Top of the Line Compacts
I have read Joannie's articles and am following her advice. I was able to audition the Steiner Wildlife, Zeiss Victory, Swarovski Pocket, and Leica Ultavids, all 10X25s. Even to a relative novice like me, the last three were demonstrably superior (this is a preference, not a statement of quality) to the Steiners. The "big three" are magnificent instruments. I would be happy with any of them (although I do have a slight preference for one). My question comes down to the Nikon Premier LX: At barely half the price of the three, are they really the same quality overall? If so, I am really interested in saving a few hundred dollars by purchasing them. I recognize that some of it is personal preference, but, as I said, when auditioning the Leica, Zeiss, and Swaros, they were all so excellent I would be happy with any,
So, should I consider the Nikons? I cannot find them locally to audition.
Secondly, as an "advanced beginner," is there any error apparent in my strategy of getting the high-end 10X25s?
If the advice here is to pass on the Nikons, any preferences among the "big three."? My concerns are brightness, sharpness, convenience/ease of use.
All the great advice and suggestions here are truly welcomed.
You did not say what you were looking at, but for general nature viewing 8x is fine. I have even backpacked with 8x32s for 2 days.
I own (and have used for many years) these compacts: the Zeiss Victory, the Leica Ultravid (and the Trinovid before it), the Swarovski Pocket and the Nikon Premier LX L. In fact, I have owned and used all of them in both the 8x20 and the 10x25 versions. I currently have 10x25s in all of them, except for my Swarovski 8x20. I generally recommend an 8x20 as a better choice for folks new to compacts, but I just like the heft and balance of these 10x25s and have used binoculars long enough to get along just fine with 10x. Okay, owning them all is a little nutty, but I love premium compact binoculars and I am a sucker for any compact that is hard to put down. Premium compact binoculars are one of the few things I tend to collect and keep. Call me crazy, but there you are.
Each of these fine compact binoculars have their good points, as well as their quirks, but they are all as good as it gets and, yes, that Nikon Premier LX L does belong in this group. It is less expensive only because it is made in Japan as opposed to Europe on the others. It is certainly right there in terms of optics. Contrast and color saturation are not quite up to the level of my beloved Leica Ultravid but resolution and edge sharpness certainly are; handling is not up to my Zeiss Victory; feel and heft don't make me drool like my Swarovski Pocket, but, when it comes the problems associated with compact binoculars, in general, namely eye fatigue and fussiness about positioning of the eyes on the eyepieces, the Nikon Premier actually gets my vote as the easiest to use. It is remarkably fatigue free for a compact binocular and much less fussy in this regard to my beloved Leica. My only negative on this bino is the fact that it is just a bit bulkier for its size than my other babies. However, you may actually like that. As ET says, try to get one in your hands and give it a try.
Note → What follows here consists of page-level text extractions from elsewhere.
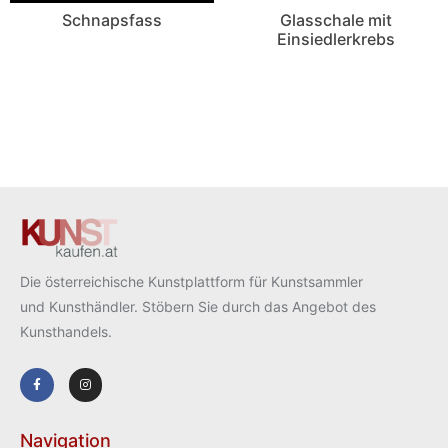
Schnapsfass
Glasschale mit
Einsiedlerkrebs
Die österreichische Kunstplattform für Kunstsammler
und Kunsthändler. Stöbern Sie durch das Angebot des
Kunsthandels.
Navigation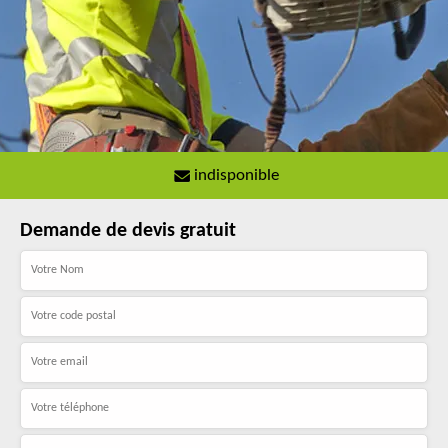
indisponible
Demande de devis gratuit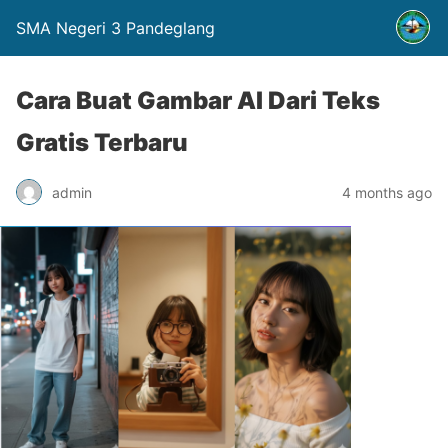
SMA Negeri 3 Pandeglang
Cara Buat Gambar AI Dari Teks
Gratis Terbaru
admin
4 months ago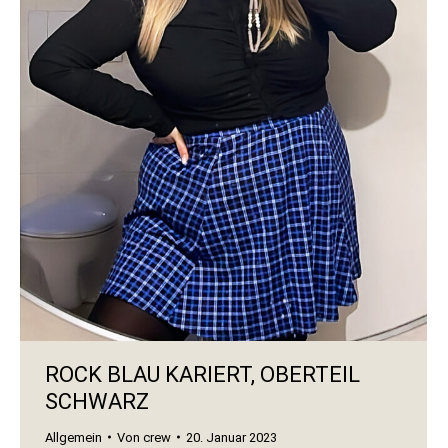
ROCK BLAU KARIERT, OBERTEIL
SCHWARZ
Allgemein
Von
crew
20. Januar 2023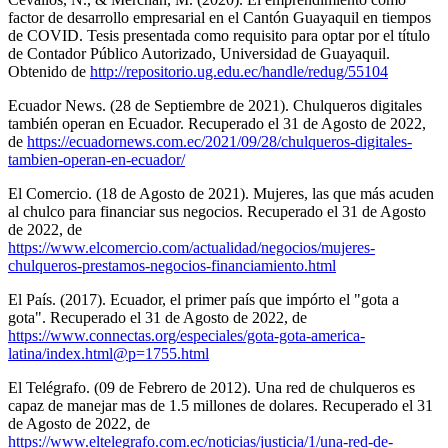
factor de desarrollo empresarial en el Cantón Guayaquil en tiempos
de COVID. Tesis presentada como requisito para optar por el título
de Contador Público Autorizado, Universidad de Guayaquil.
Obtenido de
http://repositorio.ug.edu.ec/handle/redug/55104
Ecuador News. (28 de Septiembre de 2021). Chulqueros digitales
también operan en Ecuador. Recuperado el 31 de Agosto de 2022,
de
https://ecuadornews.com.ec/2021/09/28/chulqueros-digitales-
tambien-operan-en-ecuador/
El Comercio. (18 de Agosto de 2021). Mujeres, las que más acuden
al chulco para financiar sus negocios. Recuperado el 31 de Agosto
de 2022, de
https://www.elcomercio.com/actualidad/negocios/mujeres-
chulqueros-prestamos-negocios-financiamiento.html
El País. (2017). Ecuador, el primer país que impórto el "gota a
gota". Recuperado el 31 de Agosto de 2022, de
https://www.connectas.org/especiales/gota-gota-america-
latina/index.html@p=1755.html
El Telégrafo. (09 de Febrero de 2012). Una red de chulqueros es
capaz de manejar mas de 1.5 millones de dolares. Recuperado el 31
de Agosto de 2022, de
https://www.eltelegrafo.com.ec/noticias/justicia/1/una-red-de-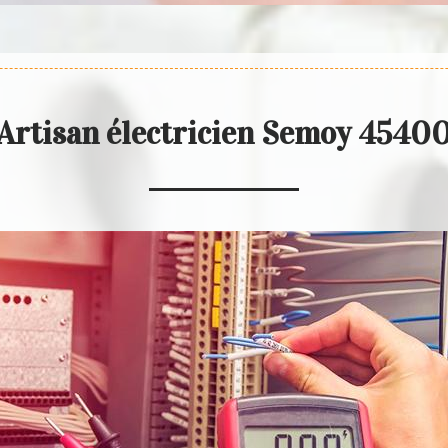
Artisan électricien Semoy 4540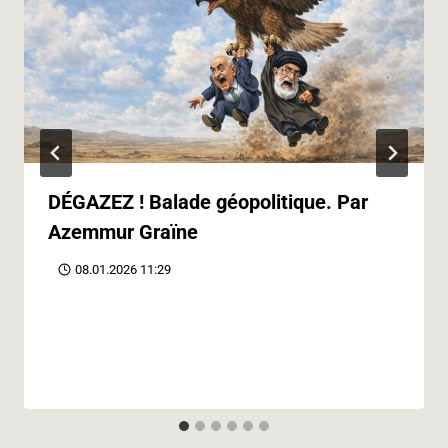
DÉGAZEZ ! Balade géopolitique. Par
Azemmur Graïne
08.01.2026 11:29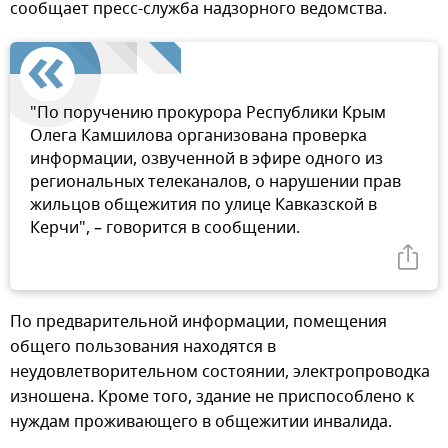
сообщает пресс-служба надзорного ведомства.
"По поручению прокурора Республики Крым
Олега Камшилова организована проверка
информации, озвученной в эфире одного из
региональных телеканалов, о нарушении прав
жильцов общежития по улице Кавказской в
Керчи", – говорится в сообщении.
По предварительной информации, помещения
общего пользования находятся в
неудовлетворительном состоянии, электропроводка
изношена. Кроме того, здание не приспособлено к
нуждам проживающего в общежитии инвалида.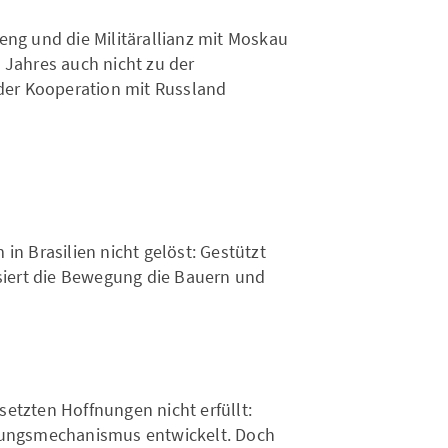
s
eng und die Militärallianz mit Moskau
Jahres auch nicht zu der
der Kooperation mit Russland
 Brasilien nicht gelöst: Gestützt
isiert die Bewegung die Bauern und
etzten Hoffnungen nicht erfüllt:
lösungsmechanismus entwickelt. Doch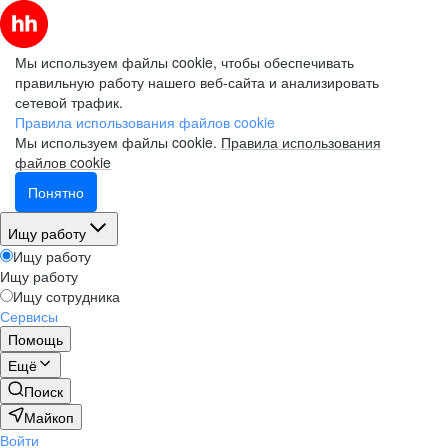
Мы используем файлы cookie, чтобы обеспечивать
правильную работу нашего веб-сайта и анализировать
сетевой трафик.
Правила использования файлов cookie
Мы используем файлы cookie.
Правила использования
файлов cookie
Понятно
Ищу работу
Ищу работу
Ищу работу
Ищу сотрудника
Сервисы
Помощь
Ещё
Поиск
Майкоп
Войти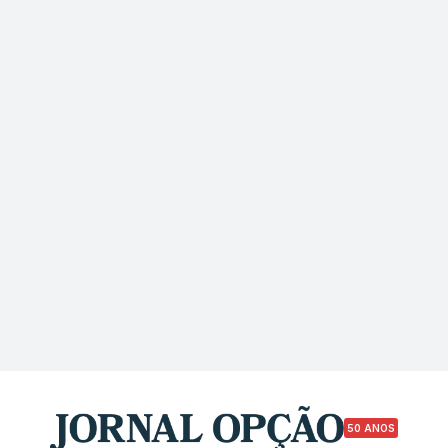
50 ANOS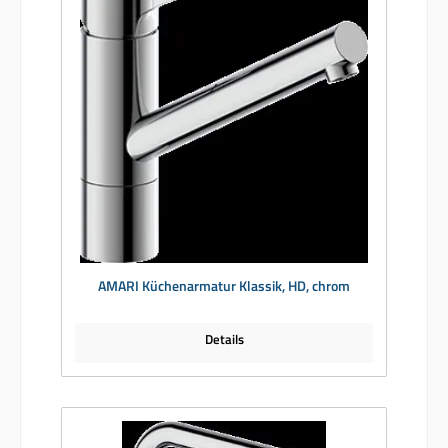
AMARI Küchenarmatur Klassik, HD, chrom
Details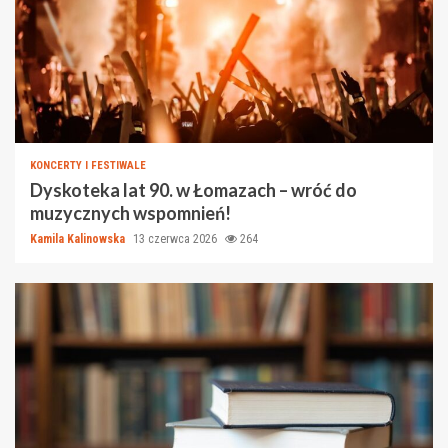
KONCERTY I FESTIWALE
Dyskoteka lat 90. w Łomazach – wróć do
muzycznych wspomnień!
Kamila Kalinowska
13 czerwca 2026
264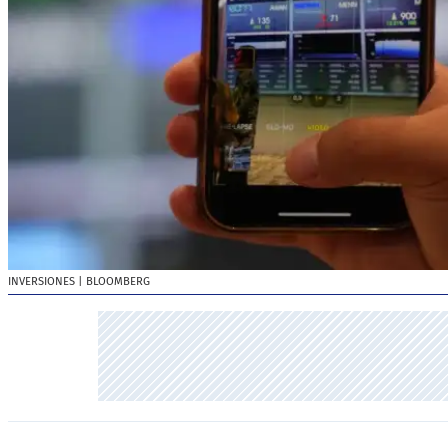
INVERSIONES
| BLOOMBERG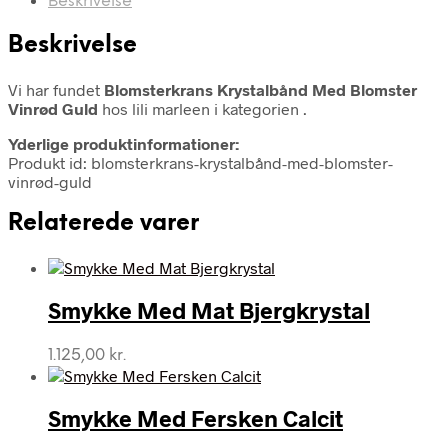
Beskrivelse
Beskrivelse
Vi har fundet
Blomsterkrans Krystalbånd Med Blomster
Vinrød Guld
hos lili marleen i kategorien
.
Yderlige produktinformationer:
Produkt id: blomsterkrans-krystalbånd-med-blomster-
vinrød-guld
Relaterede varer
Smykke Med Mat Bjergkrystal
1.125,00
kr.
Smykke Med Fersken Calcit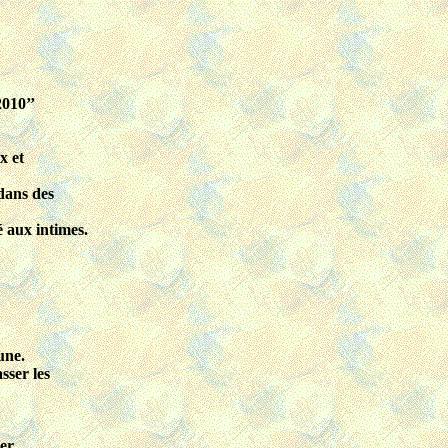
20
10
’’
x et
 dans des
é aux intimes.
une.
sser les
er.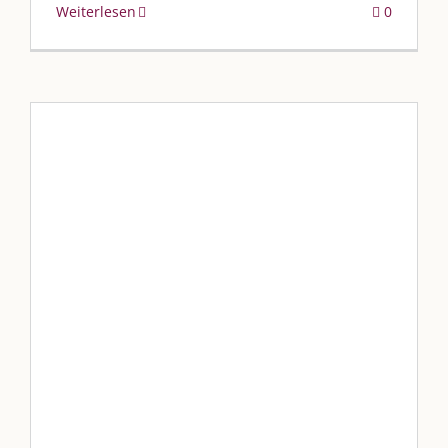
Weiterlesen
0
Christbäume in der Langgasse
Blog
Blogbeiträge Kulmbach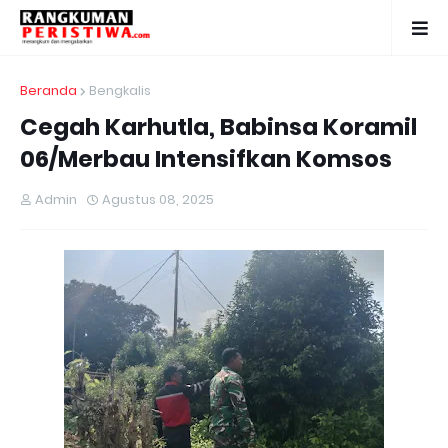
Beranda
Bengkalis
Cegah Karhutla, Babinsa Koramil
06/Merbau Intensifkan Komsos
Admin
Agustus 08, 2025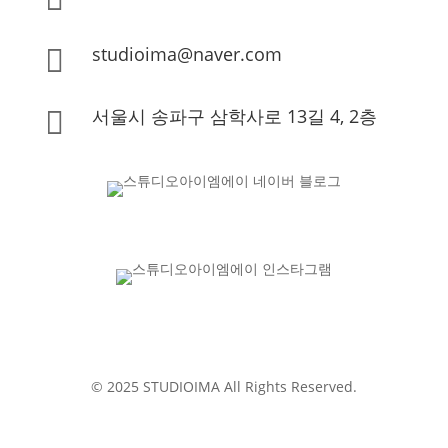
studioima@naver.com

서울시 송파구 삼학사로 13길 4, 2층

© 2025 STUDIOIMA All Rights Reserved.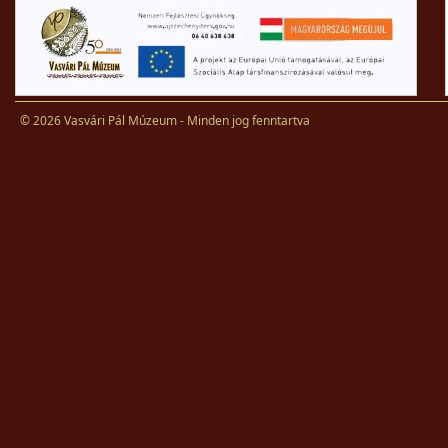
© 2026 Vasvári Pál Múzeum - Minden jog fenntartva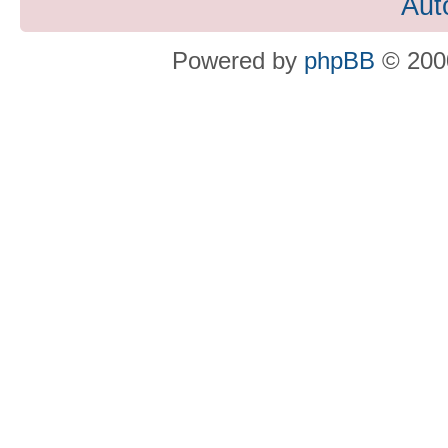
Aut
Powered by
phpBB
© 2000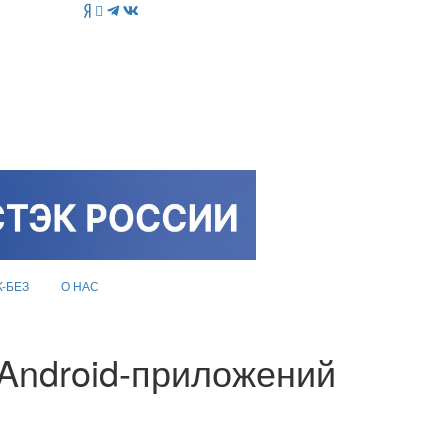
K-БЕЗ
О НАС
 Android-приложений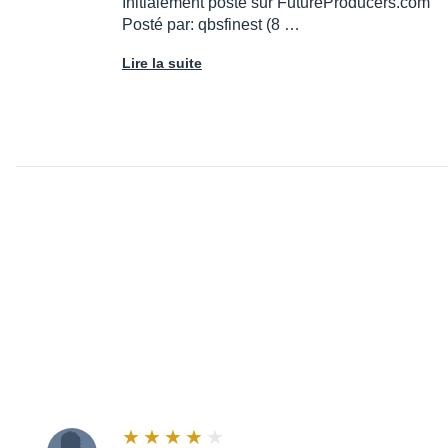
Initialement posté sur FutureProducers.com
Posté par: qbsfinest (8 …
Lire la suite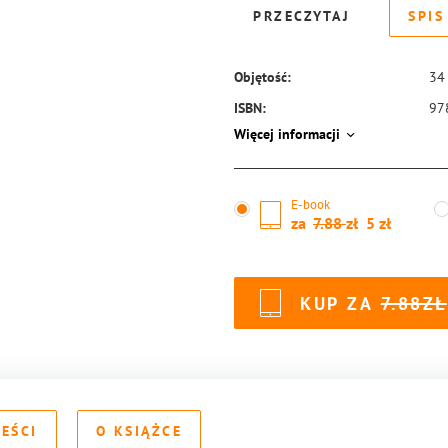
PRZECZYTAJ
SPIS
Objętość:
34
ISBN:
97
Więcej informacji
E-book
za
7.88
5
KUP ZA
7.88
REŚCI
O KSIĄŻCE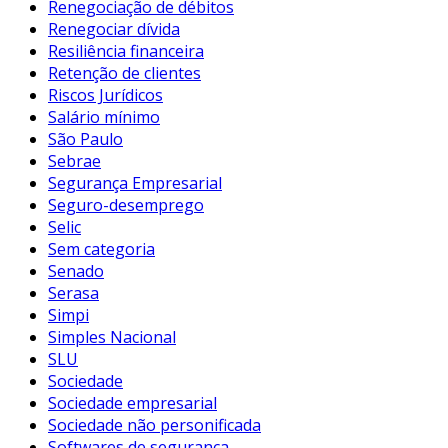
Renegociação de débitos
Renegociar dívida
Resiliência financeira
Retenção de clientes
Riscos Jurídicos
Salário mínimo
São Paulo
Sebrae
Segurança Empresarial
Seguro-desemprego
Selic
Sem categoria
Senado
Serasa
Simpi
Simples Nacional
SLU
Sociedade
Sociedade empresarial
Sociedade não personificada
Softwares de segurança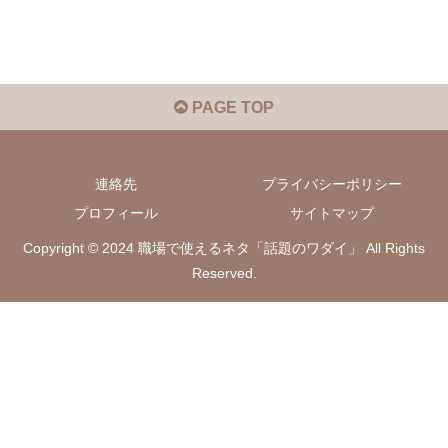
PAGE TOP
連絡先
プライバシーポリシー
プロフィール
サイトマップ
Copyright © 2024 職場で使えるネタ「話題のワダイ」 All Rights
Reserved.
Here are my thoughts and intended uses. The Pentax I have are 8X25, so I thought it made sense to try a different power. There will be two main uses for the new binos. One will be general nature viewing, like looking at rock features "up close," etc. The other will be wildlife viewing. Sometimes we are viewing wildlife that is a mile away, and it seems like a little more magnification could help, although I know the optics are just as (?) important. I'll probably look at something for a minute or three and then pass them to another family member, who will use them similarly.
Doesn't going to an 8X20 result in a bit less brightness (compared with the 10X25)? As far as Nikons are concerned, I cannot find the Premier line anywhere in a store. I will just make my decision and purchase online. )
Looking forward to more feedback. In the meantime, I will check out the 8X20s, on your site, of course, but as of this moment, the wife and I are pretty sold on the 10X25s. We auditioned them (the big 3) as a store for an hour, looking at posters for binoculars on a couple far walls. Needless to say, I don't want to make a purchase mistake, though.
We had someone looking for a cheap good 10x32 a while back. There is no such thing. The binoculars of any use at 10x are in 40mm or 25mm.
There is a Leupold switch 7x to 12x, but very few have tried it.
As ET says, no difference in brightness, all else equal, between an 8x20 or 10x25. Both have an exit pupil of 2.5 mm. A 10x25, however, will have a touch better resolution and show you a touch more detail, but that extra performance, in a compact, comes at the expense of steadiness.
I would not hesitate to recommend the Premier LX compact for you.